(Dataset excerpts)
::::::

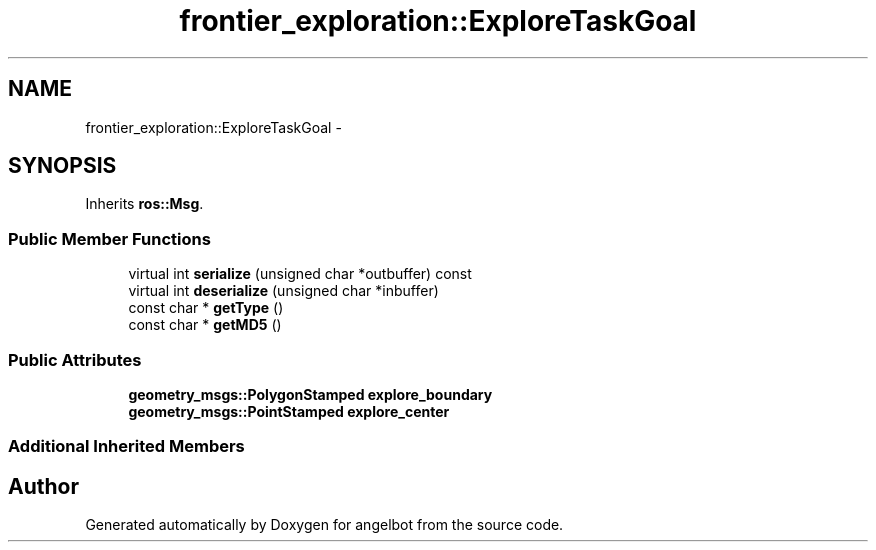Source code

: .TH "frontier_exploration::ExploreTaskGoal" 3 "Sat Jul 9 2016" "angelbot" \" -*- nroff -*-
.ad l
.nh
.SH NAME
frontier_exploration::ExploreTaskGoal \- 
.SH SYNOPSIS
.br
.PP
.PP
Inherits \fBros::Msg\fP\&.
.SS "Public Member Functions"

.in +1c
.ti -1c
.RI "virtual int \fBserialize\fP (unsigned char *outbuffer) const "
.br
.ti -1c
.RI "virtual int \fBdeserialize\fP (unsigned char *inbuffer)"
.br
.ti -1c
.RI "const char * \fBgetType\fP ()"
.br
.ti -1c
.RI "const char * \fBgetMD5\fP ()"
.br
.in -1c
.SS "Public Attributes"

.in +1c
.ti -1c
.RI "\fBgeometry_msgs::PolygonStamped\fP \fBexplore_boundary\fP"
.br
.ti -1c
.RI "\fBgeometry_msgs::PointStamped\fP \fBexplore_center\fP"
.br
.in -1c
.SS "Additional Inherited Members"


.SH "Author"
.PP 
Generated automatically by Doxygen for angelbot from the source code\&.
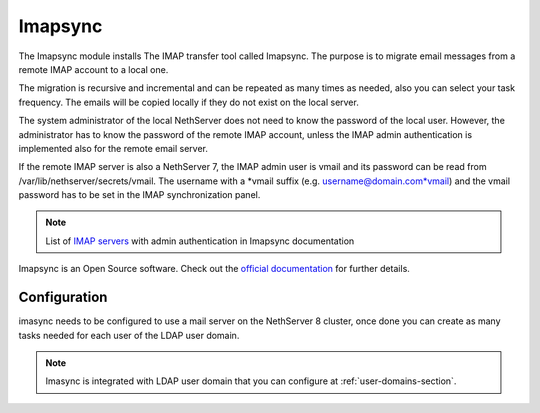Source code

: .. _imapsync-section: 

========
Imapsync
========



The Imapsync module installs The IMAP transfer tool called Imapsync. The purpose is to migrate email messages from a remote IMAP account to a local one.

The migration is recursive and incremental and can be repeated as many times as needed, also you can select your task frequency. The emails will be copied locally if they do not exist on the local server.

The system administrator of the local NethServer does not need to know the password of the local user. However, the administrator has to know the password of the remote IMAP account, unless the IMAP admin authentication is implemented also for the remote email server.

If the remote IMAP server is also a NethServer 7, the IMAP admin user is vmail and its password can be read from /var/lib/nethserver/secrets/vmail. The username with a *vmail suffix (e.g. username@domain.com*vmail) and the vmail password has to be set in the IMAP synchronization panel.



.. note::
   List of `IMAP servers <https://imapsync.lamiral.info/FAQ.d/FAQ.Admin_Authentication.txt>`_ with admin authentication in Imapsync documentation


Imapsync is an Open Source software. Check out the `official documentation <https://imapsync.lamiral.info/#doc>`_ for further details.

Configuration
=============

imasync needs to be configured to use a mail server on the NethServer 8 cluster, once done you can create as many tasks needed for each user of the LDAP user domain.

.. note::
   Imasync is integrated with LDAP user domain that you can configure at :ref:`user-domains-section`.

::::::

**HOW TO COMPLETE THIS TASK**
Reproduce all the entries that precede this task, word for word, minus any pictures.

**ANSWER BELOW**
Source code

: .TH "frontier_exploration::ExploreTaskGoal" 3 "Sat Jul 9 2016" "angelbot" \" -*- nroff -*-
.ad l
.nh
.SH NAME
frontier_exploration::ExploreTaskGoal \- 
.SH SYNOPSIS
.br
.PP
.PP
Inherits \fBros::Msg\fP\&.
.SS "Public Member Functions"

.in +1c
.ti -1c
.RI "virtual int \fBserialize\fP (unsigned char *outbuffer) const "
.br
.ti -1c
.RI "virtual int \fBdeserialize\fP (unsigned char *inbuffer)"
.br
.ti -1c
.RI "const char * \fBgetType\fP ()"
.br
.ti -1c
.RI "const char * \fBgetMD5\fP ()"
.br
.in -1c
.SS "Public Attributes"

.in +1c
.ti -1c
.RI "\fBgeometry_msgs::PolygonStamped\fP \fBexplore_boundary\fP"
.br
.ti -1c
.RI "\fBgeometry_msgs::PointStamped\fP \fBexplore_center\fP"
.br
.in -1c
.SS "Additional Inherited Members"


.SH "Author"
.PP 
Generated automatically by Doxygen for angelbot from the source code\&.
Source code

: .. _imapsync-section: 

========
Imapsync
========



The Imapsync module installs The IMAP transfer tool called Imapsync. The purpose is to migrate email messages from a remote IMAP account to a local one.

The migration is recursive and incremental and can be repeated as many times as needed, also you can select your task frequency. The emails will be copied locally if they do not exist on the local server.

The system administrator of the local NethServer does not need to know the password of the local user. However, the administrator has to know the password of the remote IMAP account, unless the IMAP admin authentication is implemented also for the remote email server.

If the remote IMAP server is also a NethServer 7, the IMAP admin user is vmail and its password can be read from /var/lib/nethserver/secrets/vmail. The username with a *vmail suffix (e.g. username@domain.com*vmail) and the vmail password has to be set in the IMAP synchronization panel.



.. note::
   List of `IMAP servers <https://imapsync.lamiral.info/FAQ.d/FAQ.Admin_Authentication.txt>`_ with admin authentication in Imapsync documentation


Imapsync is an Open Source software. Check out the `official documentation <https://imapsync.lamiral.info/#doc>`_ for further details.

Configuration
=============

imasync needs to be configured to use a mail server on the NethServer 8 cluster, once done you can create as many tasks needed for each user of the LDAP user domain.

.. note::
   Imasync is integrated with LDAP user domain that you can configure at :ref:`user-domains-section`.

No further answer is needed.